Goggia se confie au Corriere dello Sport 

Sofia Goggia vient de décrocher son diplôme en sciences politiques à l'université Luiss de Rome, après avoir tout concilié avec une carrière au sommet depuis 2021. Dans un long entretien avec Ivan Zazzaroni, elle dit tout avec la franchise qui la caractérise.

Trois podiums en descente sur trois Jeux consécutifs, une première victoire en super-G en Coupe du monde, et un diplôme en sciences politiques décroché à Rome cet été Sofia Goggia multiplie les fronts et n'abandonne aucun. Elle se confie au Corriere dello Sport avec cette franchise qui déroute parfois, mais qui fait aussi toute sa singularité.

Si je devais pointer un point faible, ce serait un manque de confiance en moi, un manque d'estime de soi, même si beaucoup de gens voient Goggia différemment. Sofia Goggia 🇮🇹 — Corriere dello Sport

La vie d'une skieuse au sommet, elle la chiffre sans complaisance : environ 280 jours par an loin de chez elle, de l'Argentine en août jusqu'à fin mars avec à peine une semaine de respiration dans le calendrier. Une réalité qui rend la vie sentimentale presque impossible, elle le dit avec humour et lucidité, sans se plaindre.

Sur Brignone, dont elle a vu le premier titre olympique lui filer entre les doigts en super-G, elle décrit l'émotion brute du moment, les larmes, l'appel à son ancienne entraîneuse et enchaîne sur une analyse tactile de ce qui les différencie.

Que me manque-t-il par rapport à elle ? Son toucher de neige, elle a une classe infinie. J'ai toujours eu de l'instinct et de la force. Elle possède assurément toutes mes qualités et, au fil des années, j'ai simplement développé une plus grande propension au risque, frôlant l'inconscience. C'est peut-être le seul point commun. Sofia Goggia — sur Federica Brignone

Sur ses blessures aux genoux, une réalité récurrente dans sa carrière et les moments de doute profond qui vont avec, elle est sans détour.

Ai-je jamais pensé à tout abandonner ? Oui, toujours pendant mes périodes de blessure. Je me pardonne parfois de ne pas m'être assez protégée, d'avoir fait des choix discutables, mais on apprend toujours — en prenant soin de mon corps, et j'y suis parvenue. Sofia Goggia

Sur Lindsey Vonn, son idole d'enfance, et Sinner,deux références pour deux disciplines différentes, elle trace le portrait d'athlètes qui savent s'entourer et progresser sans cesse. Elle se reconnaît dans cette description-là.
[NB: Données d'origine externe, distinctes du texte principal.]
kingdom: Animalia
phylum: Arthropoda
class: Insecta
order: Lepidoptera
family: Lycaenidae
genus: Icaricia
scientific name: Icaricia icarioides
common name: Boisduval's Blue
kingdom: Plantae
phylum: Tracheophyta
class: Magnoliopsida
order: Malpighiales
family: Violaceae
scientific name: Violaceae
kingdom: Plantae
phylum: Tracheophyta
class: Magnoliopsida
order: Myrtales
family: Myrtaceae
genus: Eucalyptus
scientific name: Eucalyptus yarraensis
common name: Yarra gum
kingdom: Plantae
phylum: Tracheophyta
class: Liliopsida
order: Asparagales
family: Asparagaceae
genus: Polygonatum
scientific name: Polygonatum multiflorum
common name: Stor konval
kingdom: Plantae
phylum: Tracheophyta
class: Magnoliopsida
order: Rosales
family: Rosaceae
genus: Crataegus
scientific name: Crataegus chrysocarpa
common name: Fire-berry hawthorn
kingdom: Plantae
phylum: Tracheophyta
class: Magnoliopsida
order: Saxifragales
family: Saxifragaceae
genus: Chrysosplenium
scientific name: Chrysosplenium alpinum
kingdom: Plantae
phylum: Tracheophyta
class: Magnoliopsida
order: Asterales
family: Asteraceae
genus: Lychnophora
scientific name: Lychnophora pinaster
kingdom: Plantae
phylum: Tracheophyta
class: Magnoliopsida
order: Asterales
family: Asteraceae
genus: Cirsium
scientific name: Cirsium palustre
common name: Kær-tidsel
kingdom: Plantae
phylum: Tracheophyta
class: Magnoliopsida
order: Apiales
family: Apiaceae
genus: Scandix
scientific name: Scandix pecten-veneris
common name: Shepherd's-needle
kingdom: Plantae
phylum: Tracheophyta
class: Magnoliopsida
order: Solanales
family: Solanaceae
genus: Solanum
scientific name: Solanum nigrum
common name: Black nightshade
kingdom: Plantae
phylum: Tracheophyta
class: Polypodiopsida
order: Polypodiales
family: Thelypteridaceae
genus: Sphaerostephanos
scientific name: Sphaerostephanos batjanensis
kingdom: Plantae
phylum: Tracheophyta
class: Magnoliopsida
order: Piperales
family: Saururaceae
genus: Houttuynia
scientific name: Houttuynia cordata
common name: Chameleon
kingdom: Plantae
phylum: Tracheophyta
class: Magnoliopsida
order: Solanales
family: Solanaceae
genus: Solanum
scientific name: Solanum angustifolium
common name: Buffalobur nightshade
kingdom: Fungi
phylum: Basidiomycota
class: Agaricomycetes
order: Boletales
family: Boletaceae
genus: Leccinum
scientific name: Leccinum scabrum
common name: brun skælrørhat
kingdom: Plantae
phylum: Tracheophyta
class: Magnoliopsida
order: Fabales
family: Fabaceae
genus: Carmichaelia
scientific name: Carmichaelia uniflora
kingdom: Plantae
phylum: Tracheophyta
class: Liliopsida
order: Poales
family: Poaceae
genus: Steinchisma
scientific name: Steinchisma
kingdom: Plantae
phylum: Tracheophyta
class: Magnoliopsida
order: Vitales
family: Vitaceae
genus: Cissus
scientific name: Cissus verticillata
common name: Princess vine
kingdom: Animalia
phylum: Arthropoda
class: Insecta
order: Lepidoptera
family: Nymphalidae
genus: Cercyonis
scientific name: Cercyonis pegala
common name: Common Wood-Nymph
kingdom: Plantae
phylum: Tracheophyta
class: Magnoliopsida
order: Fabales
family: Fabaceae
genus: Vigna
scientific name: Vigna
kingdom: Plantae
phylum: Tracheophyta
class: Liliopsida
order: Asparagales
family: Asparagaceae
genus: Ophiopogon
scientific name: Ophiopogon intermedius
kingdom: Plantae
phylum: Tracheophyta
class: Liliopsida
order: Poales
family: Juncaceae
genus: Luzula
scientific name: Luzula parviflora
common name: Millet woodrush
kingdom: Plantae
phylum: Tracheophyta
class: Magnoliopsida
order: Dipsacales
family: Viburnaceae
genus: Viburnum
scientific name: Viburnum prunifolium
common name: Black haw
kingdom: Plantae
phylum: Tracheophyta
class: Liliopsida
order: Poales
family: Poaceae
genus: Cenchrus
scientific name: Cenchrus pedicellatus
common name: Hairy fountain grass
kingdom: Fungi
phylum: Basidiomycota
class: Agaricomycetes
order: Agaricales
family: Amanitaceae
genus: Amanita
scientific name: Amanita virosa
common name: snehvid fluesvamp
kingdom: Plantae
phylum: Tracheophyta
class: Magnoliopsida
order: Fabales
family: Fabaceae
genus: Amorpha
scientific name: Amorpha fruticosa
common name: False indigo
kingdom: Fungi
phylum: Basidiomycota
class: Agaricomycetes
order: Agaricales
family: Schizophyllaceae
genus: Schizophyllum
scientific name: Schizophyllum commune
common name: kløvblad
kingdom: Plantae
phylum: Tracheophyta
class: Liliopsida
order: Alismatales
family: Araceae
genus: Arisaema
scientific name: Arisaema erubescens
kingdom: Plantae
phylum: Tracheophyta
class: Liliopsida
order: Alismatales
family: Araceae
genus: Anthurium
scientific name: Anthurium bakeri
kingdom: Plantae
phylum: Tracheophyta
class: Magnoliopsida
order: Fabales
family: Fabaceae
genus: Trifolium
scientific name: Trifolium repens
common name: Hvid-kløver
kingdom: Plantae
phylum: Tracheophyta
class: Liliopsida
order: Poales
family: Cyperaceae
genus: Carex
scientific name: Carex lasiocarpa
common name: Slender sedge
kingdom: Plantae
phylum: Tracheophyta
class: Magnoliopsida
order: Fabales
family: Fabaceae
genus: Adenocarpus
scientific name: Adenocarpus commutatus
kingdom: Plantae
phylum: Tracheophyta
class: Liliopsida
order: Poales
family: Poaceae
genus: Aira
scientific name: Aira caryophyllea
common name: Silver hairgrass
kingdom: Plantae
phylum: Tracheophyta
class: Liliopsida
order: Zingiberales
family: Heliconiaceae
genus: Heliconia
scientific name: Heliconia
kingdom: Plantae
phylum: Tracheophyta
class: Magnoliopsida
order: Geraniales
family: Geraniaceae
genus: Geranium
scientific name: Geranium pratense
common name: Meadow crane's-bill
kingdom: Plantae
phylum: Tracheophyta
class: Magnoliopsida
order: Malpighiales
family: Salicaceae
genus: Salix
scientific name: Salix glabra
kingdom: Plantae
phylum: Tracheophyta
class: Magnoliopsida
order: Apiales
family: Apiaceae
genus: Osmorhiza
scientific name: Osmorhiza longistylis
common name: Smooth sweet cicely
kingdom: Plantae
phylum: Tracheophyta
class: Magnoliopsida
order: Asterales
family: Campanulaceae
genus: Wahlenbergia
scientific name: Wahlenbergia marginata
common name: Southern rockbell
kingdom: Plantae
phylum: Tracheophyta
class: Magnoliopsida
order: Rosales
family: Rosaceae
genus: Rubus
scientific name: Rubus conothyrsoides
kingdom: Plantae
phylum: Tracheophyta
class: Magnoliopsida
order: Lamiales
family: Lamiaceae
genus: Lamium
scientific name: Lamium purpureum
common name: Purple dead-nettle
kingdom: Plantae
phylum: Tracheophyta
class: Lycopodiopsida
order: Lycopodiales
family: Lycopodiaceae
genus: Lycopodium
Et sur l'été, qui devrait être une période de repos mais qu'elle vit comme un vide difficile à combler, elle est surprenante.

L'été me pèse beaucoup : pratiquer notre sport, ne rien entendre pendant des mois, c'est terrible, et je ressens un vide. Pendant cette période, je peux profiter de mon endroit préféré, le chalet — j'y ai passé tous les étés de mon enfance. On a plus de temps, et pas de téléphone, ce qui est une source de stress pour moi. Sofia Goggia

Une championne olympique qui souffre du silence de l'intersaison et avoue un manque de confiance en elle, c'est le paradoxe Goggia, et c'est ce qui la rend humaine.

Elle repart pour l'Argentine le 23 août avec visiblement beaucoup d'impatience.